Bourgeoisie and Proletariat

This essay was written by Celine Qin on the 27th of September, 2021.

The bourgeoisie and the proletariat are two classes characterized under the capitalist mode of production, based on their relation to the means of production.

A mode of production is the combination of the productive forces (labor power and the means of production) and relations of production (often referred to as the relation between social classes and between people and the objects of their work). The means of production, or productive property, are what is used to create goods to be sold. This is commonly visualized as the raw materials, facilities, machinery and tools, and other privately owned property.

In this essay, we are going to be focusing on the capitalist mode of production, a system based on private and individual ownership, a societal framework based entirely on profit as a seed for greed and exploitation.

Under the capitalist mode of production, the means of production can be privately owned by what is called the bourgeoisie, or the capitalist class. The bourgeoisie is primarily composed of extremely wealthy individuals, who own and control their property in order to accumulate profit. Picture Mark Zuckerberg, or Jeff Bezos, or Elon Musk; These are a few examples of people in the ruling, capitalist class. This population is small, yet yields immense power in nearly all aspects of modern life. Often, the bourgeoisie is called the “one percent.”

There is another, larger, group of people with a different relation to the means of production. These are the people who work, but do not own, the tools, the materials, the factories and facilities. These are the people who input their labor but do not have rights to their fruits. These are the people who work under the control of capitalist class, allowing the bourgeoisie to grow richer.

This is the proletariat, the working class. The proletariat works the means of production, selling their labor to a capitalist, in exchange for a wage. This wage is always lower than the full value of the worker’s labor, thus allowing the capitalist to turn a profit. Examples of proletarians would be staff and employees of a large corporation, such as Walmart or McDonald’s, factory and office workers, postal carriers, Uber drivers, doctors, some lawyers, cashier clerks, and nearly every worker in an institution or business in capitalist society. The proletariat make up most of the population.

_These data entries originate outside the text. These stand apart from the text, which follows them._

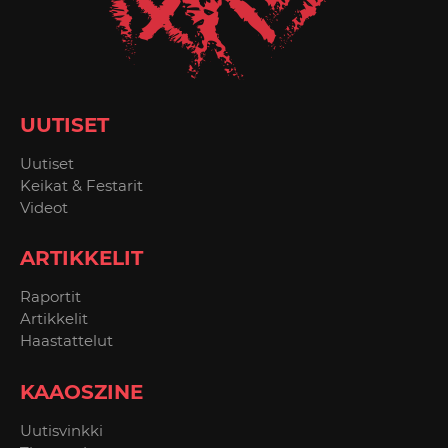
UUTISET
Uutiset
Keikat & Festarit
Videot
ARTIKKELIT
Raportit
Artikkelit
Haastattelut
KAAOSZINE
Uutisvinkki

Since the capitalist mode of production has practically dominated the economical, social, and political landscape of the world today, the proletariat is a massive class.

Given that this system (capitalism) that allows private ownership of productive property, and the requirement of having access to a large pool of exploitable bodies, it is necessary for the capitalist mode of production to have a huge imbalance between the number of owners and the number of workers. Through exploitation, more and more wealth will gather in the hands of a few as more and more people will struggle to manage the much shorter end of the stick.

However, the material conditions can vary dramatically among the large proletarian class. Access to food, water, technology, education, and healthcare for one person of the proletariat can be an entirely different circumstance for another person who is also a proletarian. This can be discussed as income inequality. You may have heard of terms such as “lower middle class” or “upper middle class” or “lower class,” used to label these differences.

We should not neglect the difference in material conditions between members of the proletariat, nor should we allow these differences to form deeper antagonisms against one another. Instead, we should acknowledge this and center the conversation on class solidarity and cooperation, providing material support to those with circumstances the worse of. One common oppression that all proletarians face is exploitation, the stolen value of labor, from the bourgeoisie, and dismantling this system of exploitation is a shared interest.

When we talk about class struggle, or the conflict between the working class and ruling class within capitalist society, we are aiming for the goal of seizing the means of production. Fulfilling this objective will allow for a redirection in production, to produce and meet the people’s needs instead of capitalist needs, and restoring our world with justice and equity. It means a redistribution of wealth and resources, not just between classes in Amerika, but to the Global South and other parts of the world that have grappled, and are still grappling with, colonial and imperial conquest from the bourgeoisie. Now more than ever, humanity depends on revolution and resistance against those who have oppressed the people for far too long.